TarihZaferlerimiz

İkinci Kosova Meydan Muhârebesi

T

ürklerin Avrupa’daki ilerleyişini durdurmak için, Hıristiyan devlet ve milletler, her mağlûbiyetin ardından yeni ittifaklar kuruyorlardı. Osmanlı Sultanı İkinci Murâd Han (1421-1451) devrinde, 1444’teki Varna mağlûbiyetinin öcünü almak gâyesiyle Macar Kral Nâibi Hunyadi Yanoş, Almanya, Polonya, Romanya ve diğer ülkelerden doksan bin kişilik ordu topladı.

  1448’de Osmanlı Devletine tâbi Sırbistan’a giren Hunyadi Yanoş’un kumandasındaki müttefik kuvvetlerin, buraları işgâl haberi üzerine, İkinci Sultan Murâd Han, süratle harekete geçti. Anadolu’daki Karamanoğulları Beyliğinden ve Sırbistan’dan yardımcı kuvvetler alan Sultan Murâd Han, Ekim 1448’de Kosova’da düşmanla karşılaştı. İki ordunun mevcudu da eşit durumda olmasına rağmen, Osmanlılar devrin en üstün ateşli silâhlarına ve topa sâhipti.

  Müttefik ordusu ağır zırhlı olup, çeşitli milletlerden meydana geliyordu. Türkler ise muhârebe eğitim ve tecrübesi ile üstün taktik kâbiliyet vasıfları yanında, sarsılmaz bir îmân birliği içindeydiler. Sultan Murâd Han, Türk-İslâm an’anesi gereğince, muhârebeden önce sulh teklif etti. Sulh, Haçlı taassubu ile red edilince, düşman ordusu hakkında bütün bilgileri değerlendirerek, harp nizâmı aldırdı.

Savaş Taktiği

  Osmanlı ordusunun merkezinde İkinci Sultan Murâd Han, sağ kolda Rumeli Beylerbeyi Turahan Bey, sol kolda Dayı Karaca Paşa bulunuyordu. Öncü kuvvetler, Akıncı Beylerinden Hızır Bey, Îsâ Bey; ihtiyat da Sinan Bey kumandasında toplanmıştı. Hunyadi Yanoş’un kumandasındaki müttefik ordusunun sağında Macarlar, Sicilyalılar, sol kolda da Almanya, Polonya, Romanya kuvvetleri vardı.

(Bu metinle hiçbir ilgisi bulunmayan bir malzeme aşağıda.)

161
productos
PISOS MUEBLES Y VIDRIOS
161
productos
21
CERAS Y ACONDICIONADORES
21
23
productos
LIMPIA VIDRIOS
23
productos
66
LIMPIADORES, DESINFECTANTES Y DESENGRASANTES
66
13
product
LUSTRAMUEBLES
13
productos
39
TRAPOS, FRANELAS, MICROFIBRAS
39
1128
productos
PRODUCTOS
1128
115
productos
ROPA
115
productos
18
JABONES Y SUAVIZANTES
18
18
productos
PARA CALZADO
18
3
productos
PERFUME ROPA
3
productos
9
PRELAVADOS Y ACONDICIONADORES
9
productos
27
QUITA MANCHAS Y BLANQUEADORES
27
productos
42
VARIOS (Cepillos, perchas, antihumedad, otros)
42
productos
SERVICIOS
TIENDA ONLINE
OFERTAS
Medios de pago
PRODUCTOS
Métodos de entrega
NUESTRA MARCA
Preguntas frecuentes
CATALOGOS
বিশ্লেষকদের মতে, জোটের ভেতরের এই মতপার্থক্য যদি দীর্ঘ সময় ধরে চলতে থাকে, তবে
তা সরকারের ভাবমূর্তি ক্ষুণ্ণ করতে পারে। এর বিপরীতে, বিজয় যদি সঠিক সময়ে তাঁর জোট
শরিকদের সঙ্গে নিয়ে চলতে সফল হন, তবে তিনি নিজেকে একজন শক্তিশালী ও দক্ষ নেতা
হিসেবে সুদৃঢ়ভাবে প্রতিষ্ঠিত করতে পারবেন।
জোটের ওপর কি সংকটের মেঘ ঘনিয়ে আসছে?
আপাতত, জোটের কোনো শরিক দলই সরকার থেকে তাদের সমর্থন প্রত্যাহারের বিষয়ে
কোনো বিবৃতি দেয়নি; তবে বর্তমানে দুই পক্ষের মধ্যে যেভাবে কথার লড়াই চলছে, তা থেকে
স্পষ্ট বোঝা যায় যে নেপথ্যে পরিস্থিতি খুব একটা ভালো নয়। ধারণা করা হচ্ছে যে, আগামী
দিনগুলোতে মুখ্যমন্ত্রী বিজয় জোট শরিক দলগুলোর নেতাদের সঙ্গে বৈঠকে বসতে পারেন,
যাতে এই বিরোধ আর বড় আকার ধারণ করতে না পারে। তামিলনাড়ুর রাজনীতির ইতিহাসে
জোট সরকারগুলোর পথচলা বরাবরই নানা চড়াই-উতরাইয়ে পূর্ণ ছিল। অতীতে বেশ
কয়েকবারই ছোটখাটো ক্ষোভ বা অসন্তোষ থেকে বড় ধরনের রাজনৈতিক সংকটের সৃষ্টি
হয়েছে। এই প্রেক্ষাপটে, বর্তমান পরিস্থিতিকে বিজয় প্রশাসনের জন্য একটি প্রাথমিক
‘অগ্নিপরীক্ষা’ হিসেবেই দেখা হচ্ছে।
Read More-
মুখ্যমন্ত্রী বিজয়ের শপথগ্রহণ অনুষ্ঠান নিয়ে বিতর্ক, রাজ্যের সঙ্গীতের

  17 Ekim 1448 târihinde Hunyadi Yanoş, zaferden emin bir şekilde taarruzla muhârebeyi başlattı. Müttefik askerler, coşkuyla hücum etmesine rağmen, Türkler karşısında birinci gün üstünlüğü sağlayamadılar. Türklerin geri çekileceğini uman Hunyadi Yanoş, ikinci gün öğleyin başlatılan taarruz da netîcesiz kalınca, gece baskınına teşebbüs etti, fakat başarılı olamadı.

  Muhârebenin üçüncü günü olan 19 Ekim sabahı başlayan taarruzda, Osmanlı ordusu sahte ric’at (geri çekilme) taktiğini tatbik ederek, mukâvemet etmeden geri çekildi. Sağ ve sol kollar açılarak, müttefiklere Osmanlı merkez kuvvetleri hedef tâyin ettirildi. Türklerin kaçtığını zanneden Haçlı ordusu zafer kazandık hissiyle şuursuzca merkez istikâmetine ilerledi.

  Merkez safha safha geri alınırken, düşmanın iyice dağıldığı tesbit edilince, karşı taarruza geçildi. Merkeze giren düşman kuvvetleri, yandan ve geriden sarıldı. İyice çevrildiğini anlayan Haçlılar, ümitsizce bir an karşılık verdiler ve kaçmaya başladılar. Önceden kaçanlar ve geri çekilenler dışında Haçlılar muhârebe meydanında imhâ edildi.

  Sultan Murâd Han, zaferin sonunda Cenâb-ı Hakk’a hamd edip şükür secdesine vardı. Bu cenkte şehâdet mertebesine kavuşan 4000 şehidin cenâze namazlarını kıldırıp defnettirerek aziz ruhlarına Fâtihalar hediye eyledi.

  İkinci Kosova Meydan Muhârebesi netîcesinde, Türklerin Balkanlardan atılamayacağı kesinleşince Avrupalılar taarruzu bırakıp, müdâfaaya geçtiler. Balkanlarda başlatılan menfaat mücâdelesi, hoşgörü ve adâlet prensiplerini tatbik etme siyâsetince Osmanlılar lehine netîcelendi.